In the case of AG v Manjeet Singh Dhillon, the accused who was the Secretary of the
Bar Council had filed an affidavit in support of the Bar's contempt. It was an application
against the Lord President of that time. The court held that the accused had committed
contempt of court. The accused had scandalized the court which is deemed to be a type of
contempt.

Moving on Article 10(1)(b) of the Federal Constitution regulates the freedom of


assembly. This matter was initially regulated by the Police Act 1967. In the case of Chai
Choon Hon v Ketua Polis Daerah, Kampar, Abdoolcader SCJ held that the restriction on the
number of speakers at a dinner speech held by DAP was void for unreasonableness under the
Police Act because the license already restricted the function as to time, so the number of
speakers is irrelevant.

In the case of Chua Beng Poh v PP, 42 lawyers were being charged for taking part in
an unlawful assembly. The High Court ruled that public meetings or procession even if they
are spontaneous, is unlawful if it takes place without a police permit.

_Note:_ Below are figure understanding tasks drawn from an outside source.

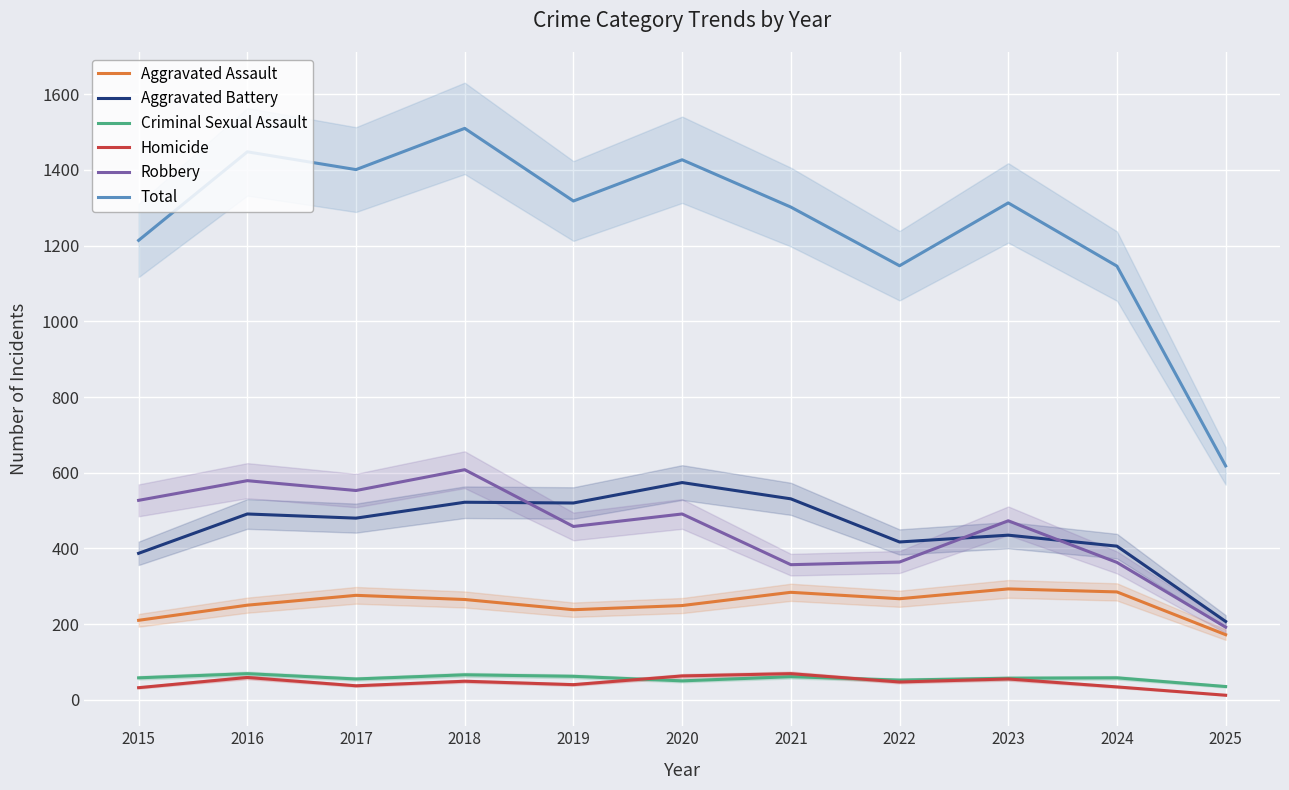

What is the minimum value shown in the chart?

12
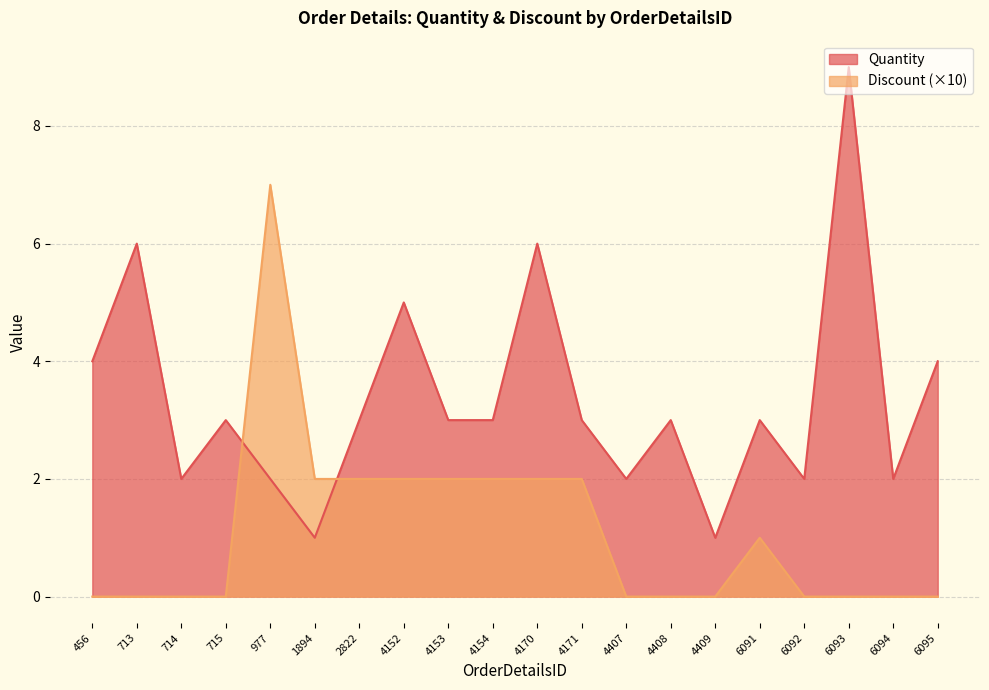

List the series in order of their overall mean, lowest first.

Discount (×10), Quantity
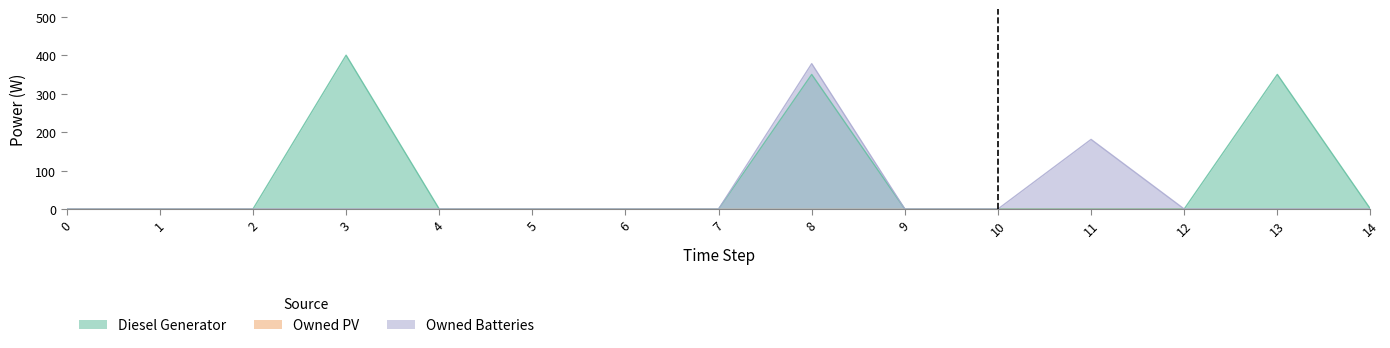

At how many categories does at least one series exceed 142?

4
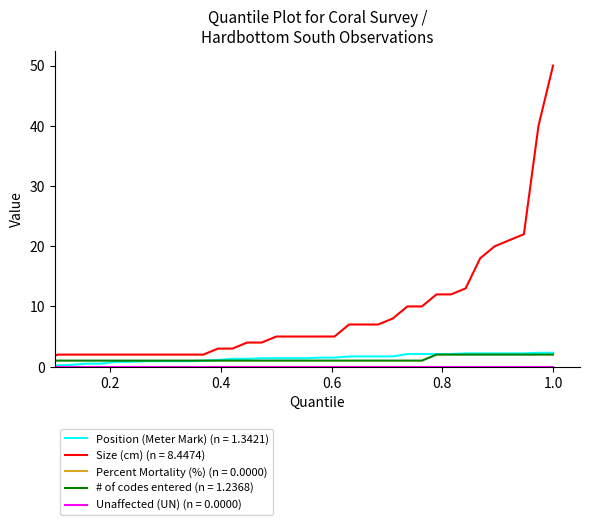

Which series has the widest spread of values?

Size (cm)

In the case of Madhavan Nair v PP, the accused was charged with contravening a
condition on a license under the Police Act to make a speech which required him not to touch
on the status of the national language. Chang Min Tat J held that restriction was
constitutional as stated under Article 10(4) of the Federal Constitution.
Article 10(1)(c) of the Federal Constitution is a provision that regulates on freedom of
association. In the case of Malaysian Bar v Government of Malaysia, Art 10(1)(c) does not
give any right to any citizen to manage association but the right to form it.

Article 10(3) of the Federal Constitution states that restrictions on the right to form
associations conferred by paragraph (c) of Clause (1) may also be imposed by any law
relating to labour or education.

Article 10(4) of the Federal Constitution states that in imposing restrictions in the
interest of the security of the Federation or any part thereof or public order under Clause (2)
(a), Parliament may pass law prohibiting the questioning of any matter, right, status, position,
privilege, sovereignty or prerogative established or protected by the provisions of Part III,
Article 152, 153 or 181 otherwise than in relation to the implementation thereof as may be
specified in such law. It is to be noted that Part III of the Federal Constitution speaks on
citizenship. Article 152 of the Federal Constitution is a provision relating to national
language. Article 153 of the Federal Constitution is relating to the reservation of quotas for
the Malays. And lastly, Article 181 of the Federal Constitution speaks the rulers sovereignty.